Mato Grosso arrecada mais de R$ 58 bilhões em impostos em 2025

No âmbito federal, o Brasil se aproximou da marca histórica de R$ 4 trilhões em arrecadação.

O estado de Mato Grosso fechou o ano de 2025 com uma arrecadação tributária recorde de R$ 58,225 bilhões, somando impostos municipais, estaduais e federais.

O montante representa um crescimento de 9,72% em comparação a 2024, superando significativamente a inflação de 4,26% (IPCA) registrada no mesmo período.
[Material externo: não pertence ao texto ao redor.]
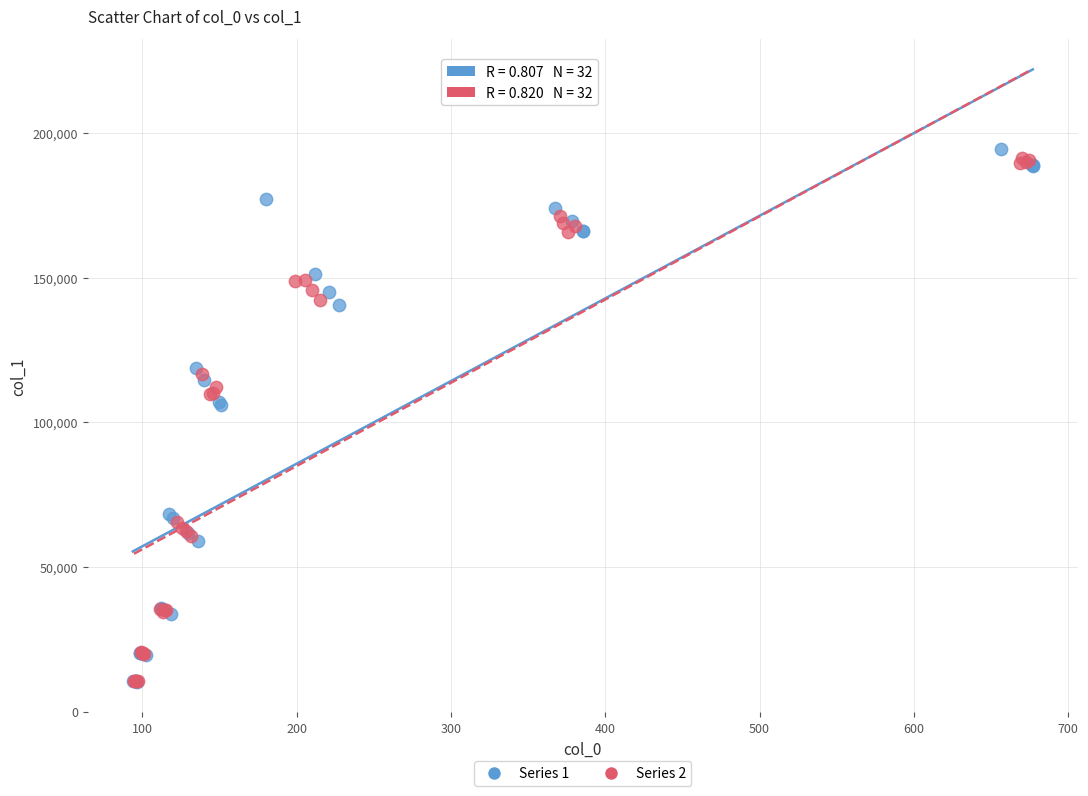

What are all the series names shown in the legend?

Series 1, Series 2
Esse avanço indica um aumento real na receita tributária estadual, refletindo o dinamismo da economia local.

Segundo a Fecomércio-MT, o desempenho foi positivo mesmo diante de um cenário macroeconômico desafiador, marcado por taxas de juros elevadas e crédito mais caro.
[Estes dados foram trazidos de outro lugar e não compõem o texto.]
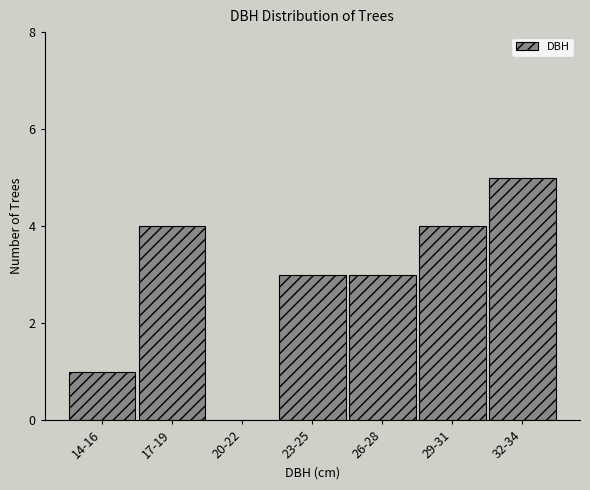

Reading left to right, extract all data points from this chart.

14-16=1	17-19=4	20-22=0	23-25=3	26-28=3	29-31=4	32-34=5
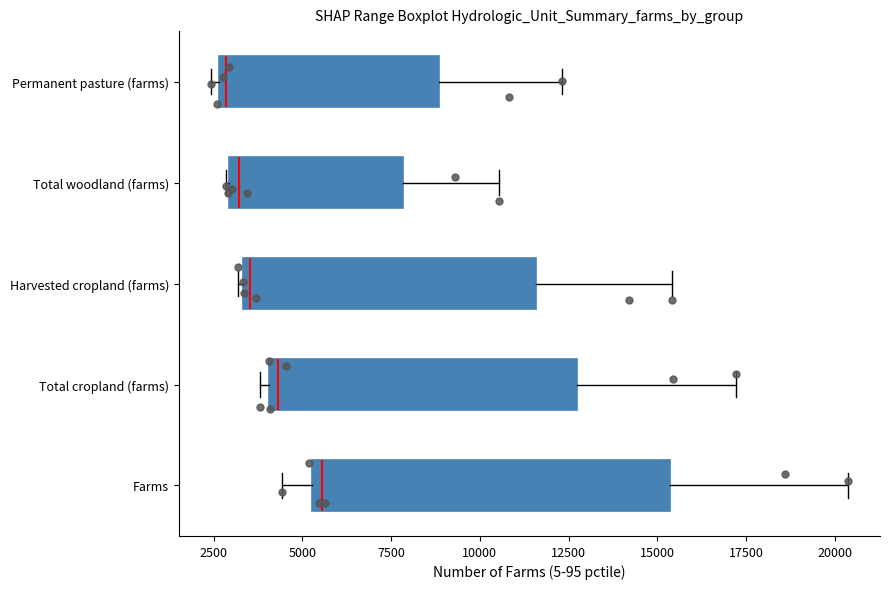

Reading bottom to top, read every box against the x-axis: the position of its median line, the range the box covers, and the ends of its whiskers. The values are not printed on the chart, so give them approximately, as read against the axis.

Farms: median 5500 (just right of the box's left edge), box 5500 to 15500, whiskers 4500 to 20500
Total cropland (farms): median 4500, box 4000 to 12500, whiskers 4000 (just left of the box's left edge) to 17000
Harvested cropland (farms): median 3500 (just right of the box's left edge), box 3500 to 11500, whiskers 3000 to 15500
Total woodland (farms): median 3000 (just right of the box's left edge), box 3000 to 8000, whiskers 3000 to 10500
Permanent pasture (farms): median 3000, box 2500 to 9000, whiskers 2500 (just left of the box's left edge) to 12500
O setor produtivo foi o grande protagonista desse incremento, conseguindo expandir a arrecadação apesar das limitações para novos investimentos.

Desempenho por municípios

A arrecadação municipal em Mato Grosso está concentrada em polos econômicos estratégicos, impulsionada pelos setores de serviços, comércio e agronegócio. Cuiabá lidera isoladamente o ranking estadual.
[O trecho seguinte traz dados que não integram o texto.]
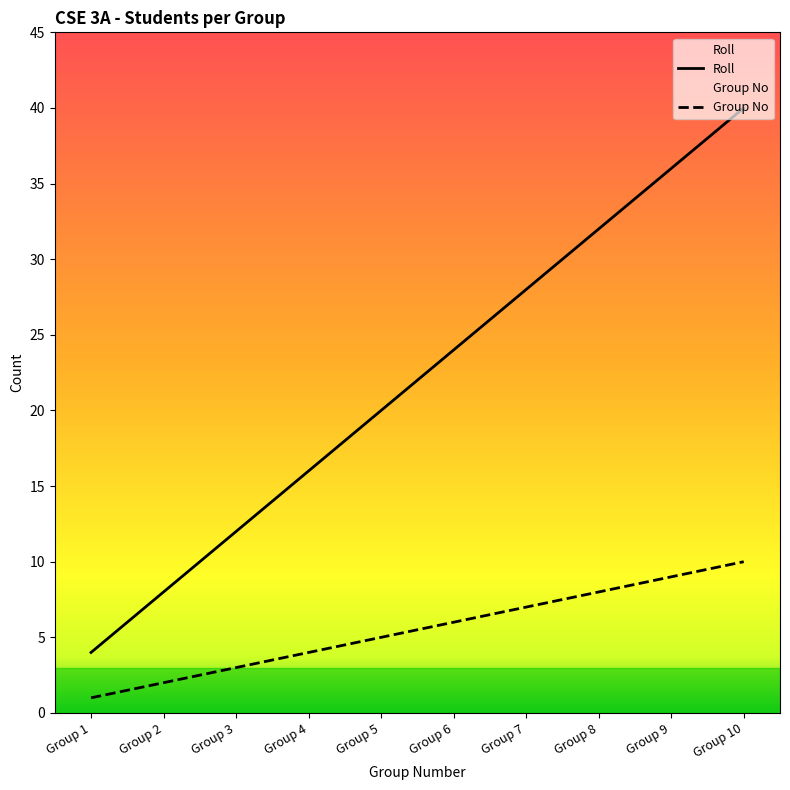

Reading left to right, extract all data points from this chart.

Roll: Group 1=4	Group 2=8	Group 3=12	Group 4=16	Group 5=20	Group 6=24	Group 7=28	Group 8=32	Group 9=36	Group 10=40
Group No: Group 1=1	Group 2=2	Group 3=3	Group 4=4	Group 5=5	Group 6=6	Group 7=7	Group 8=8	Group 9=9	Group 10=10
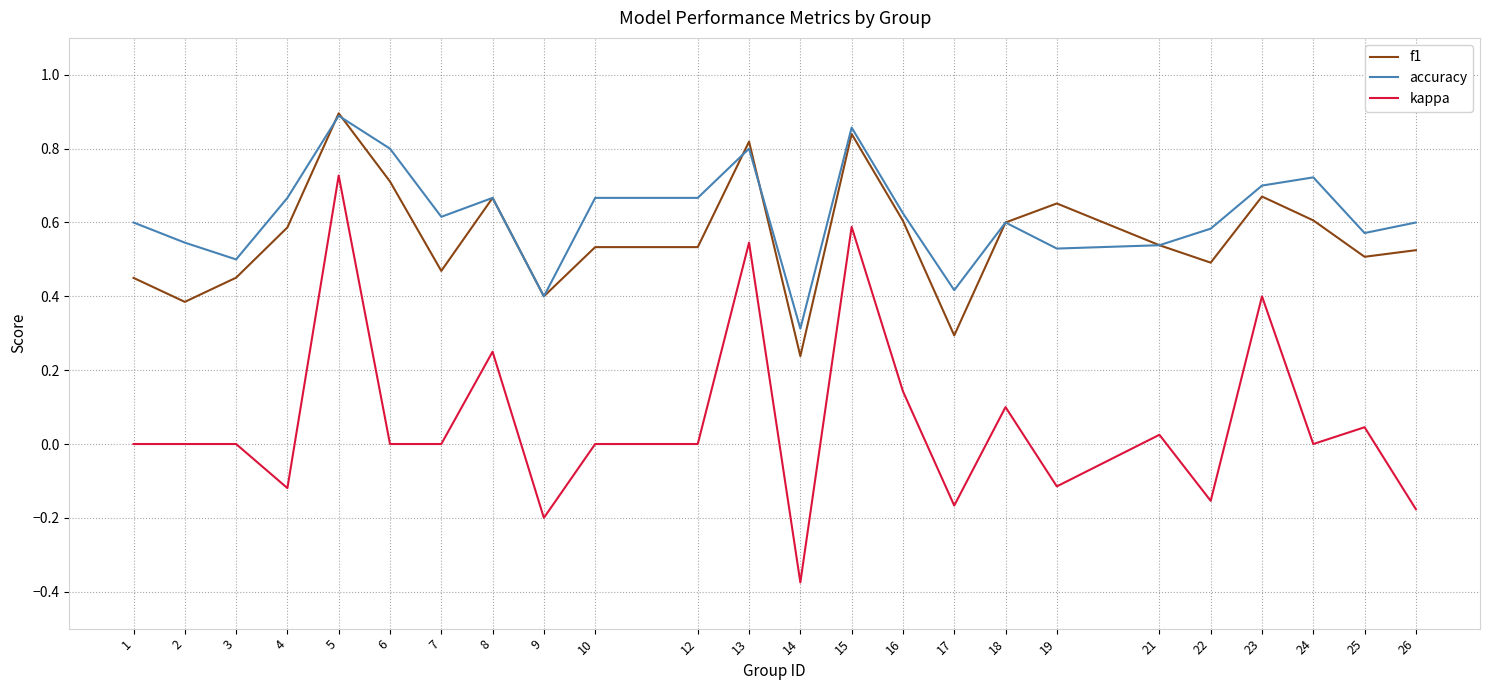

Which series has the widest spread of values?

kappa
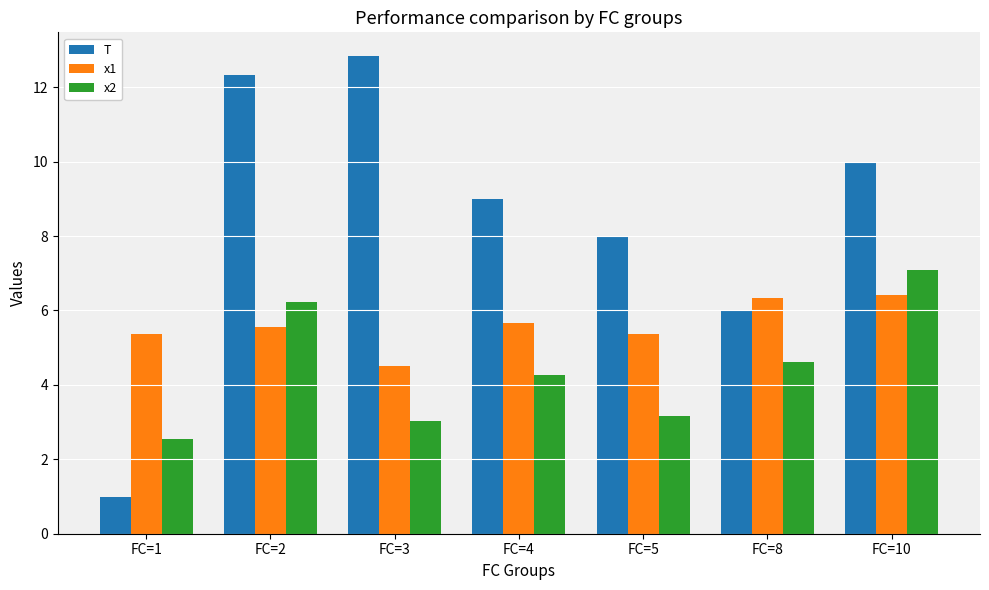

The value of T at FC=8 is 6.0. True or false?

True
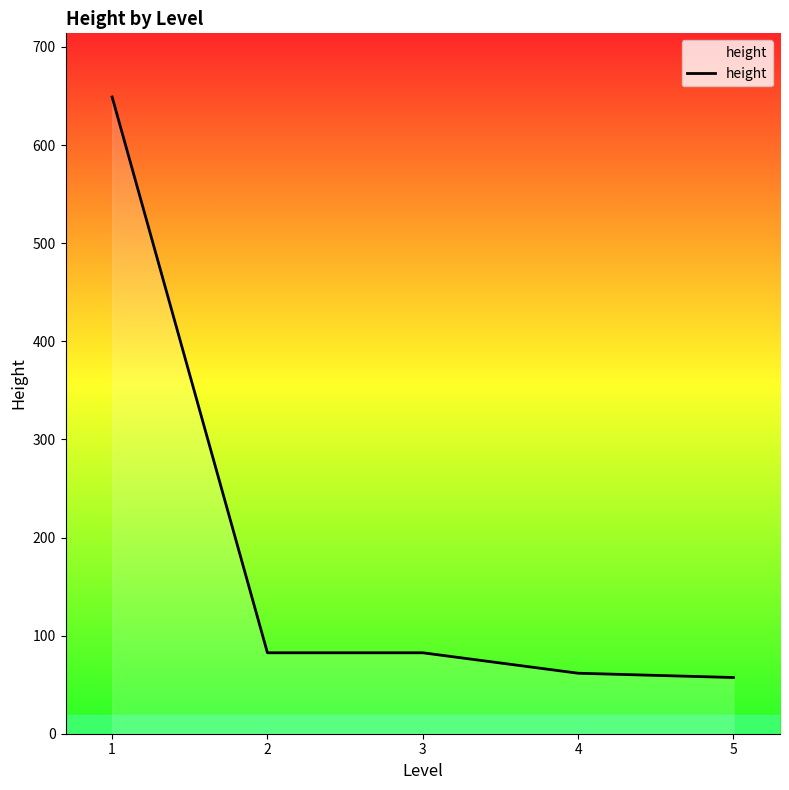

At which category does the chart reach its peak across all series?

1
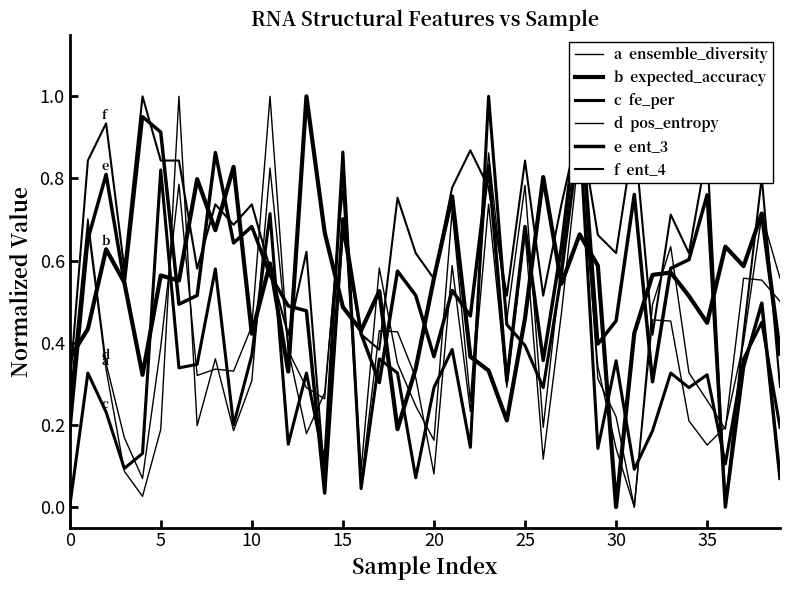

Count the number of categories in the chart.

40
Principais Arrecadações Municipais:

  • Cuiabá: R$ 1,2 bilhão
  • Rondonópolis: R$ 325 milhões
  • Sinop: R$ 244 milhões
  • Lucas do Rio Verde: R$ 172 milhões
  • Várzea Grande: R$ 157 milhões
  • Sorriso: R$ 121 milhões

Cenário nacional e tributos relevantes

No âmbito federal, o Brasil se aproximou da marca histórica de R$ 4 trilhões em arrecadação. Entre os tributos que mais pesaram no bolso do contribuinte e no caixa do governo em 2025, destacam-se:

  • ICMS (Estadual): R$ 804 bilhões
  • Contribuições Previdenciárias: R$ 746 bilhões
  • Imposto de Renda: R$ 678 bilhões
  • Cofins: R$ 398 bilhões
  • ISS (Municipal): R$ 109 bilhões
  • IPTU (Municipal): R$ 77 bilhões

Embora os números sejam expressivos, o Instituto de Pesquisa da Fecomércio-MT (IPF-MT) alerta que o crescimento da arrecadação não se traduz, necessariamente, em aumento do bem-estar econômico.

Parte desse avanço decorre de ajustes na carga tributária, o que eleva o custo de operação das empresas e o preço final ao consumidor. O debate atual concentra-se na eficiência do gasto público e na necessidade de a sociedade perceber o retorno desses impostos em serviços de qualidade.